I have a Server I can connect to via ssh with the username git and a local git repository.
Now I want to push my local repository to a newly created one on the Server.

Here is what I did:

  • created a git repository in /home/git/test.git
  • initialized the repository as bare
  • added the remote repository on the local machine
    git remote add test ssh://git@serverIp:/home/git/test.git
  • now I executed the push command:
    git push test master

I always get the

fatal: could not read from remote repository

Please make sure you have the correct access rights
and the repository exists.

I am working on a local windows 7 machine and want to upload to a linux server.
I can log in via ssh with the git user. I also tried to do this as the root user(to get things to work once) with the same result.
I never get asked for the ssh password.

I really don't know what I am doing wrong.
Before you call this a duplicate, I searched a lot for this problem and none seemed to talk about the same problem.

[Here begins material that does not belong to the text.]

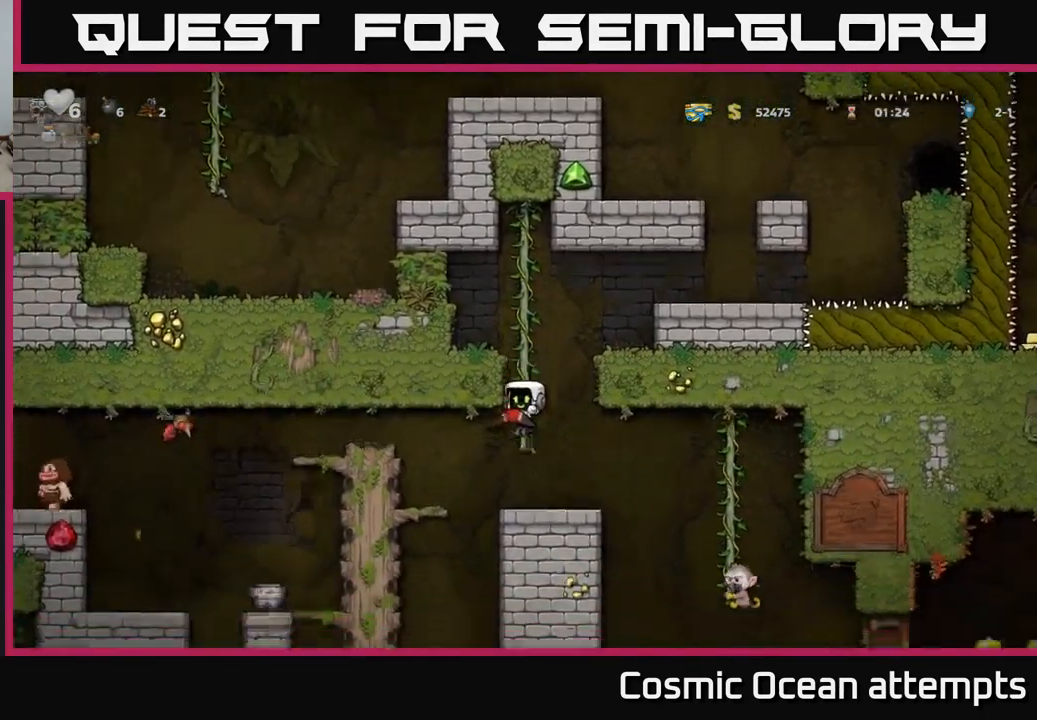
{"buttons": [], "left_stick": "center", "right_stick": "center", "events": [[84, "DPAD_RIGHT", "down"], [167, "DPAD_RIGHT", "up"]]}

  • "which git" returns /usr/bin/git
  • PATH echo includes /usr/bin
  • id_rsa and id_rsa.pub files are all set up and withput Passphrase
  • ssh git@serverIp which git-receive-pack works too and returns /usr/bin/git-receive-pack
  • ssh git@serverIp ls /home/git/test.git works
  • all relevant directories are chmod 755
  • git is owner of the repository
  • auth.log file gets no new entries on tried push command
  • GIT_TRACE=2 git push test master returns:

    'C:\Program Files (x86)\PuTTY\plink.exe' '-batch' 'git@serverIp' 'git-receive-pack '\''/home/git/test.git'\''' fatal: Could not read from remote repository. Please make sure you have the correct access rights and the repository exists.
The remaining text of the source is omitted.